BEGIN Exercise input
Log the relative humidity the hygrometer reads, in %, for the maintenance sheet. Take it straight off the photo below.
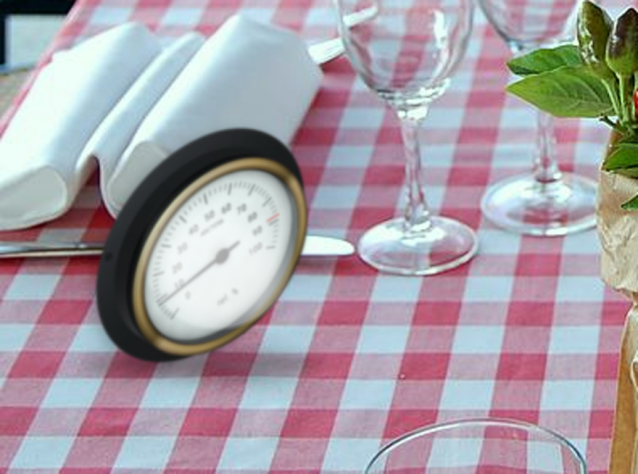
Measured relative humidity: 10 %
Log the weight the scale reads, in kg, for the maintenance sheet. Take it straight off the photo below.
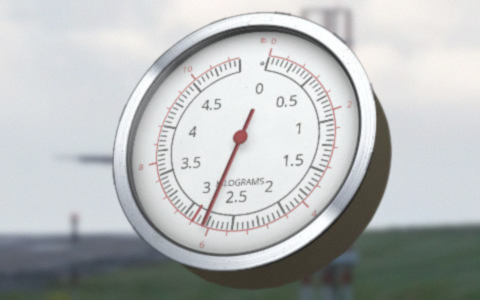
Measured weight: 2.75 kg
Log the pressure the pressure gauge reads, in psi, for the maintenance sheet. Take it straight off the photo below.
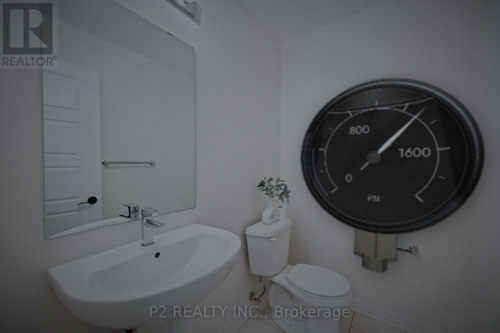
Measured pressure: 1300 psi
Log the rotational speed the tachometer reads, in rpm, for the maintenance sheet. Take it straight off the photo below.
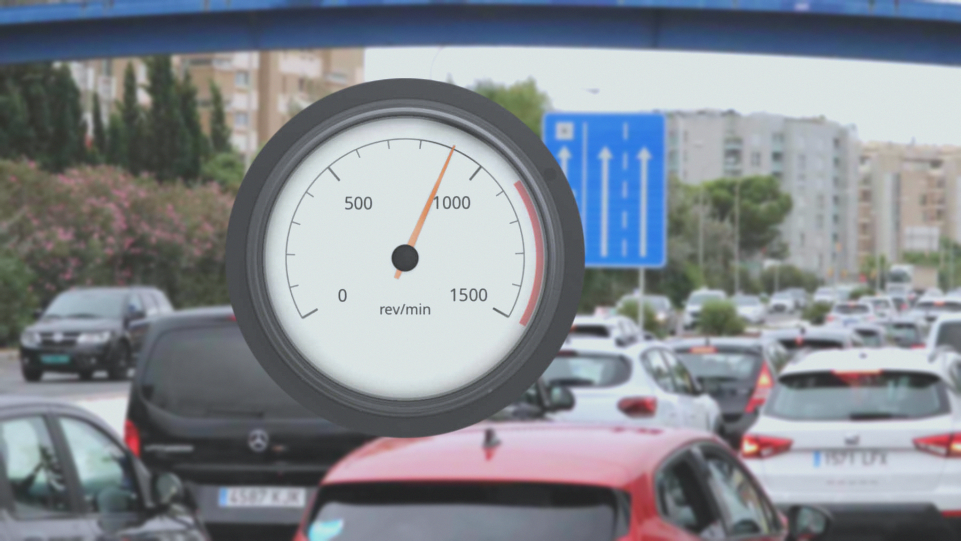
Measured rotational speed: 900 rpm
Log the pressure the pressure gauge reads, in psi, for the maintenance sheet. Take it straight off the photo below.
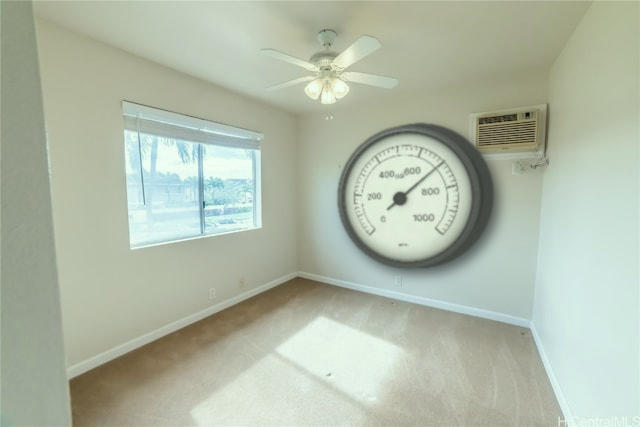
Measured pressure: 700 psi
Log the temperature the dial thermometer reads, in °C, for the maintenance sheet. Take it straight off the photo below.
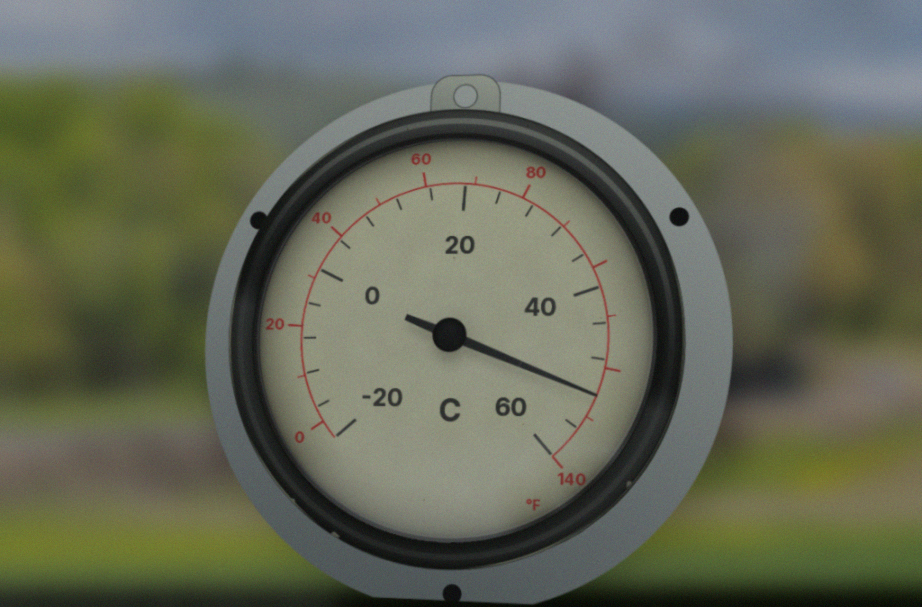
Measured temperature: 52 °C
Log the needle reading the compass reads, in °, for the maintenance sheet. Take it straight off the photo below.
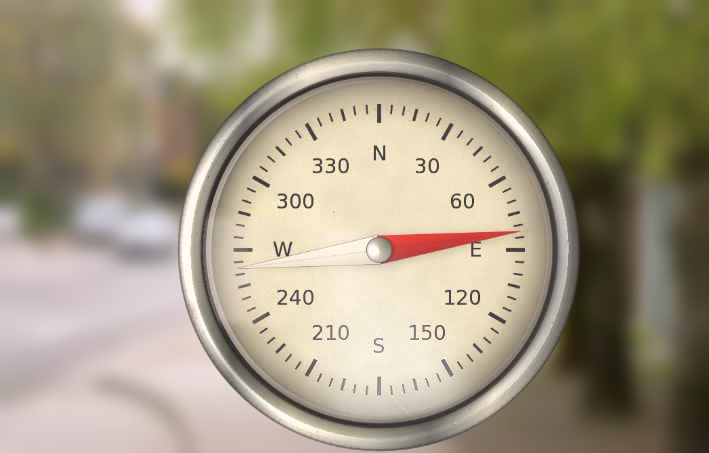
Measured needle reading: 82.5 °
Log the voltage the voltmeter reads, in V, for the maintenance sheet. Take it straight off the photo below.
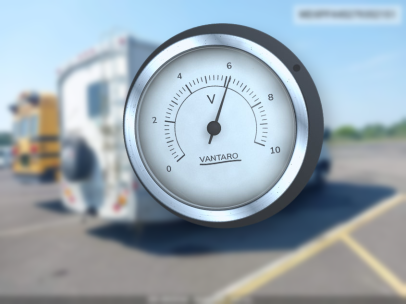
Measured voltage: 6.2 V
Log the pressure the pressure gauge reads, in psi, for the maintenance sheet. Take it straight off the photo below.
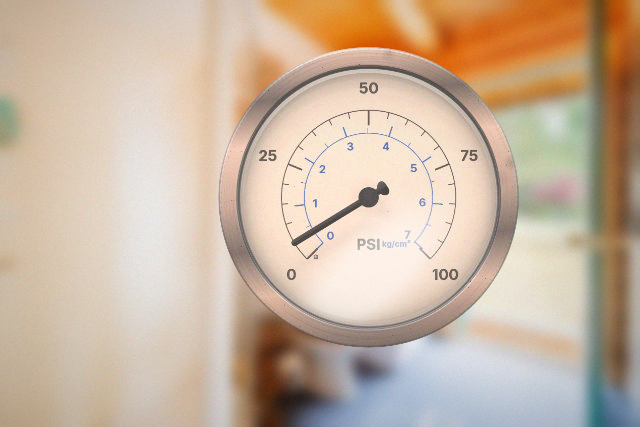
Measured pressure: 5 psi
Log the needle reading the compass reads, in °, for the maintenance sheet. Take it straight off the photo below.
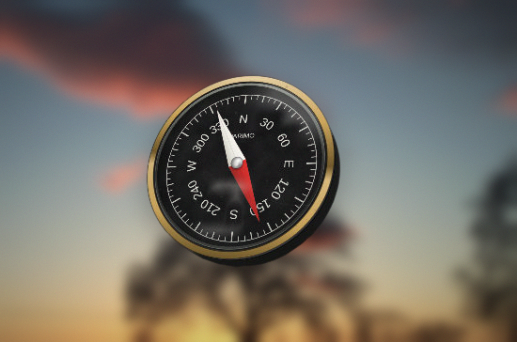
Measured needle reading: 155 °
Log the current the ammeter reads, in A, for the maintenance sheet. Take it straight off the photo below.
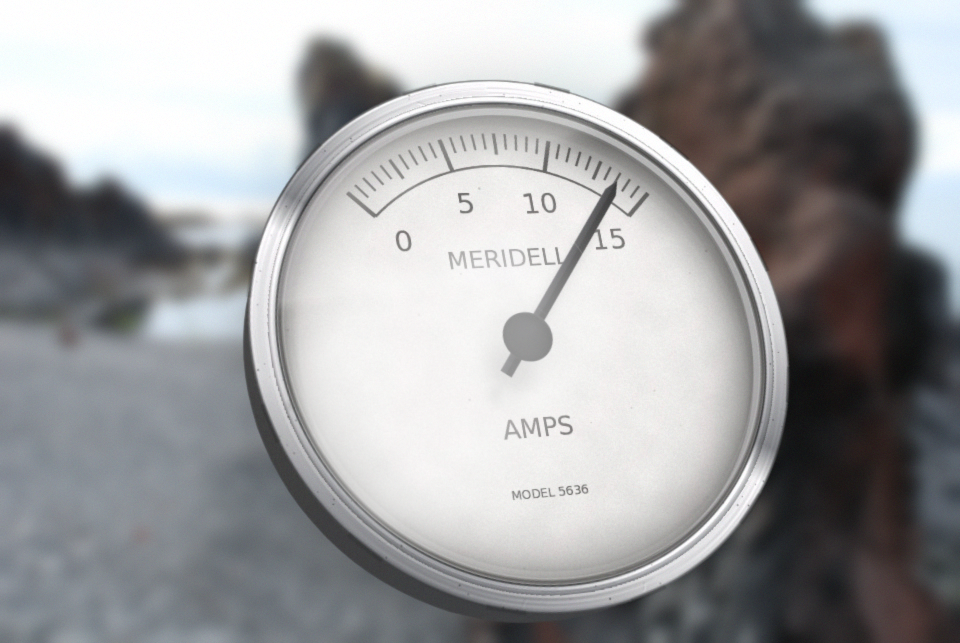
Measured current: 13.5 A
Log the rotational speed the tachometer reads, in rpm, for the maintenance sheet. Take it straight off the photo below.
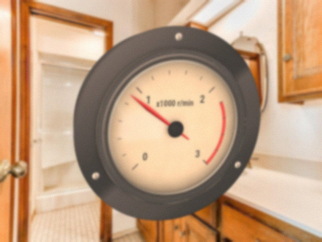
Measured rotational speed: 900 rpm
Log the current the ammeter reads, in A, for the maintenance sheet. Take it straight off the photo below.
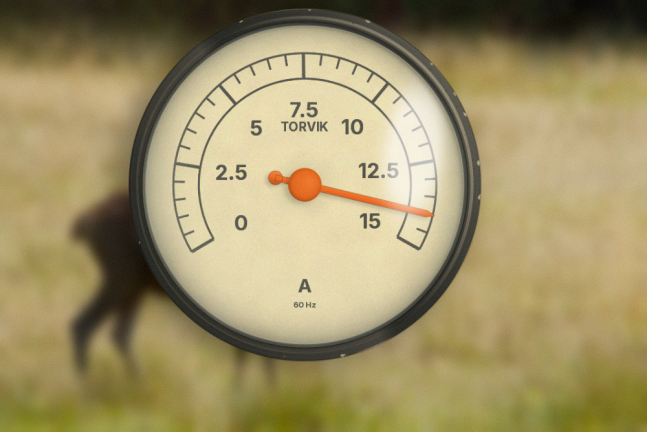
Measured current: 14 A
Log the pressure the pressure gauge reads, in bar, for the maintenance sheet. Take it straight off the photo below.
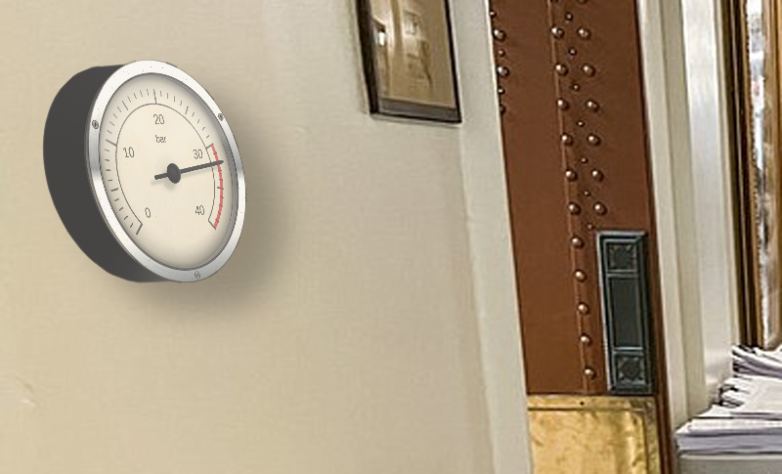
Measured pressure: 32 bar
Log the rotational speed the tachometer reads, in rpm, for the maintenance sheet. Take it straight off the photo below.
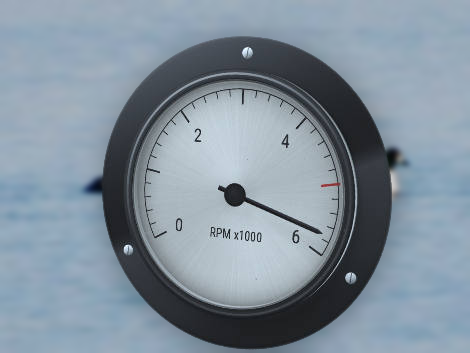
END Exercise input
Gather every line in the rows above that contains the word "needle", and copy each one out in full.

Log the needle reading the compass reads, in °, for the maintenance sheet. Take it straight off the photo below.
Measured needle reading: 82.5 °
Log the needle reading the compass reads, in °, for the maintenance sheet. Take it straight off the photo below.
Measured needle reading: 155 °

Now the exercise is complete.